*REQUEST 1:* Write out the part of the passage on LibraryThing tags and subject headings starting at "As of July 26, 2006, LibraryThing" and ending at "(Spalding, personal communication).".

As of July 26, 2006, LibraryThing has 213,862 unique tags and 174,072 unique subject headings, but these numbers include minor variations of spelling and punctuation (LibraryThing Zeitgeist, 2006; Spalding, personal communication). Subject headings are available only for books for which the data is derived from library catalogs (excluding the Amazon.com data, which does not include subject headings). As a result, the coverage of subject headings in LibraryThing is narrower than that for tags (Spalding, personal communication).

The terms in subject headings include topical subjects, geographical locations, time periods, forms, and other categorizations; similar concepts appear in tags. Tags also include information that applies to a particular user’s copy, such as “signed”, or location tags such as “living room shelf”, which would be handled by bibliographic data other than the subject headings in a library record. However, since such tags are personal and context-dependent, they have small numbers of users compared to topical tags, and so are easily excluded from popularity-based information. Other context-dependent tags that are more universal include “read” and “unread”, indicating whether or not a user has yet read the book; these tend to be more common—“read” is the eighth most popular tag on LibraryThing (LibraryThing Zeitgeist, 2006).

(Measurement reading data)

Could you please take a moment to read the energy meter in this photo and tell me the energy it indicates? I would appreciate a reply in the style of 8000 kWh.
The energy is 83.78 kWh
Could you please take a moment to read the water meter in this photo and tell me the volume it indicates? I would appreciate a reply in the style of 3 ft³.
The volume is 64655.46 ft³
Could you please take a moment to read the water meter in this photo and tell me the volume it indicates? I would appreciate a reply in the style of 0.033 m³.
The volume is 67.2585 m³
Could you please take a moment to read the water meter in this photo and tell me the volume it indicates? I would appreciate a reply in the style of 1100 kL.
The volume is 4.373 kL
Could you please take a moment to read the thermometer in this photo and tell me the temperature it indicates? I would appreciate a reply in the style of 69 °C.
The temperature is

*REQUEST 2:* Repeat the lines of the records starting at the line that contains "Could you please take a moment to read the thermometer" and ending at the end of the records.

*SOLUTION 1:*
As of July 26, 2006, LibraryThing has 213,862 unique tags and 174,072 unique subject headings, but these numbers include minor variations of spelling and punctuation (LibraryThing Zeitgeist, 2006; Spalding, personal communication). Subject headings are available only for books for which the data is derived from library catalogs (excluding the Amazon.com data, which does not include subject headings). As a result, the coverage of subject headings in LibraryThing is narrower than that for tags (Spalding, personal communication).

*SOLUTION 2:*
Could you please take a moment to read the thermometer in this photo and tell me the temperature it indicates? I would appreciate a reply in the style of 69 °C.
The temperature is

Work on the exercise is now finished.